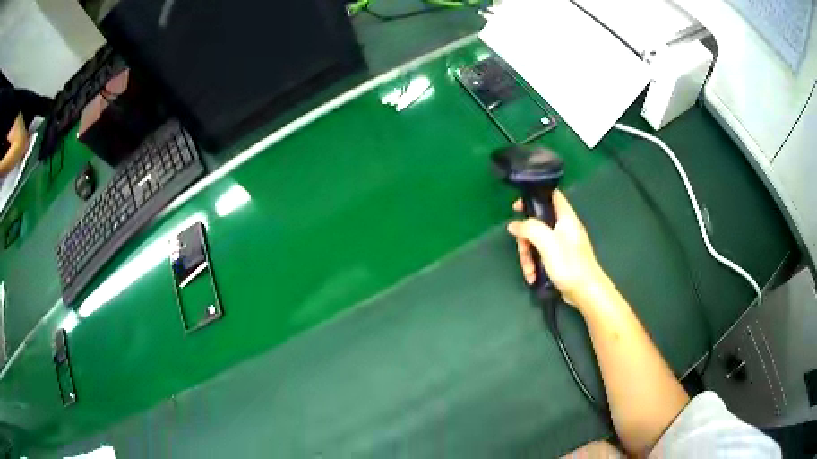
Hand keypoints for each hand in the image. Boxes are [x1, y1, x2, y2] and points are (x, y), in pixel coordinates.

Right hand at [507, 190, 608, 307]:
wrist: (585, 292)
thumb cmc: (569, 263)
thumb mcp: (546, 242)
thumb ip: (529, 228)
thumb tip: (514, 225)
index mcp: (565, 217)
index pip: (550, 195)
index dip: (534, 196)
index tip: (518, 207)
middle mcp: (564, 227)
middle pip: (538, 222)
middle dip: (526, 238)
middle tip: (523, 250)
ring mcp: (562, 244)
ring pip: (537, 241)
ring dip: (528, 256)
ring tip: (529, 271)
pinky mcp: (560, 259)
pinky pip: (542, 255)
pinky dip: (535, 264)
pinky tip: (533, 277)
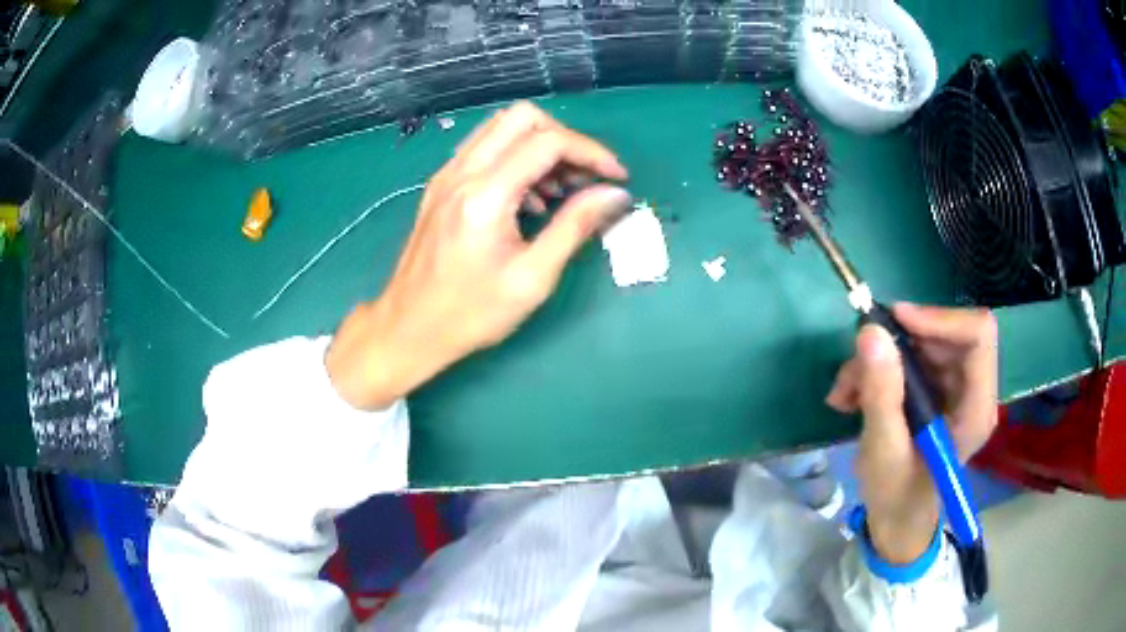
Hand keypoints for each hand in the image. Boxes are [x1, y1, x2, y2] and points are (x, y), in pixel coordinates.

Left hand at [326, 102, 630, 409]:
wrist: (408, 328)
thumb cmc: (471, 313)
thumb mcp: (532, 278)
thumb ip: (574, 227)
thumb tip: (615, 195)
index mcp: (485, 195)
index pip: (548, 142)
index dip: (592, 153)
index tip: (616, 178)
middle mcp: (462, 172)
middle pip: (523, 117)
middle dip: (565, 139)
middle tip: (586, 178)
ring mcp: (447, 175)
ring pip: (501, 128)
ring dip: (540, 145)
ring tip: (563, 189)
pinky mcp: (441, 185)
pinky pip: (484, 149)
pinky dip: (516, 157)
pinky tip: (530, 198)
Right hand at [825, 304, 997, 563]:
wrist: (897, 518)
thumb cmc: (896, 495)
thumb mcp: (884, 451)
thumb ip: (882, 394)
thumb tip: (870, 332)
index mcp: (975, 408)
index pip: (978, 336)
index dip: (940, 319)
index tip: (896, 323)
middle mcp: (973, 389)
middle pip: (947, 333)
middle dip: (899, 343)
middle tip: (858, 363)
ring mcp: (956, 387)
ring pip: (924, 342)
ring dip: (881, 358)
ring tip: (847, 390)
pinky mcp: (938, 387)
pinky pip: (911, 357)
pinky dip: (879, 368)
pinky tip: (853, 395)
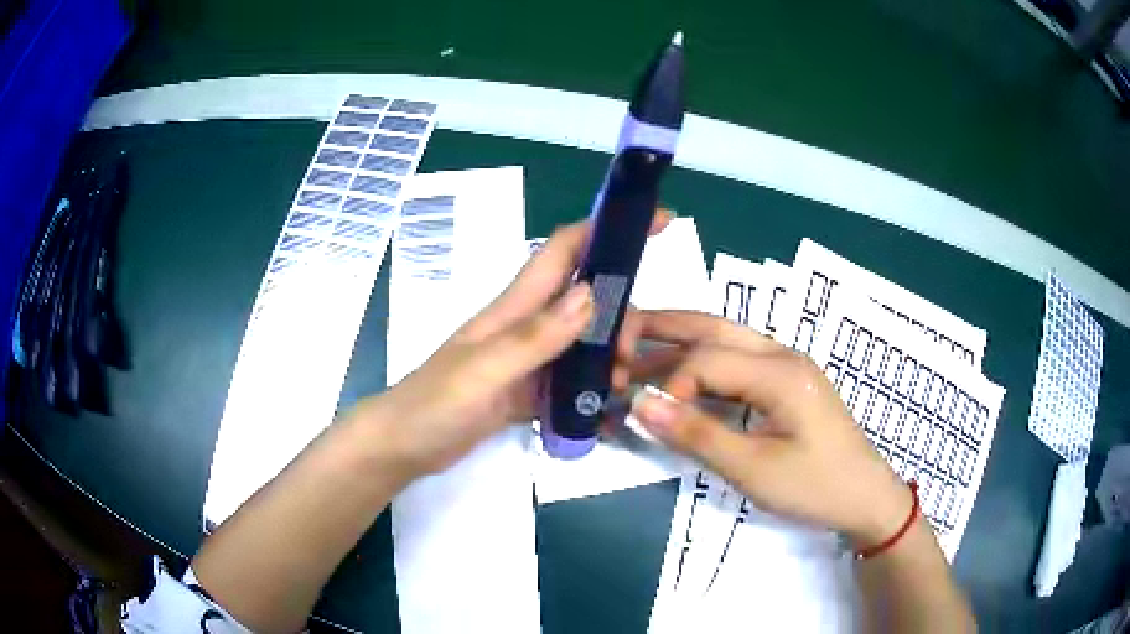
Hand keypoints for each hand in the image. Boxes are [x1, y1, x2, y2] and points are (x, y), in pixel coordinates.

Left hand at [346, 213, 671, 478]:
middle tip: (628, 357)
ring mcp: (529, 359)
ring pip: (585, 338)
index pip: (565, 251)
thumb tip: (593, 294)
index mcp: (514, 308)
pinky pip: (573, 378)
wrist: (404, 445)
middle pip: (587, 297)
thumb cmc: (435, 403)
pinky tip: (610, 408)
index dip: (605, 227)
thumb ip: (536, 336)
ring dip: (610, 355)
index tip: (657, 221)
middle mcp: (527, 325)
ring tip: (618, 389)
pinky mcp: (529, 389)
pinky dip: (595, 387)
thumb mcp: (486, 370)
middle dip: (621, 313)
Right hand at [629, 311, 911, 546]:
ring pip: (725, 340)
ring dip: (680, 343)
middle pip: (715, 327)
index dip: (669, 382)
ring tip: (635, 351)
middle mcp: (782, 355)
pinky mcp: (786, 383)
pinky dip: (703, 365)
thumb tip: (640, 404)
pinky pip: (737, 362)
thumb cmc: (814, 486)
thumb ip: (697, 434)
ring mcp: (786, 366)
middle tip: (618, 333)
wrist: (865, 497)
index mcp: (779, 372)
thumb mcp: (753, 469)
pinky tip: (680, 375)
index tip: (645, 412)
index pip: (707, 359)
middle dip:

-- -- --

**Work to complete**
Starting at the line with "thumb mcp: (753, 469)", retype each line through the final one in the data above, unchanged and with nothing added.

**Exercise response**
thumb mcp: (753, 469)
pinky tip: (680, 375)
index tip: (645, 412)
index pip: (707, 359)
middle dip:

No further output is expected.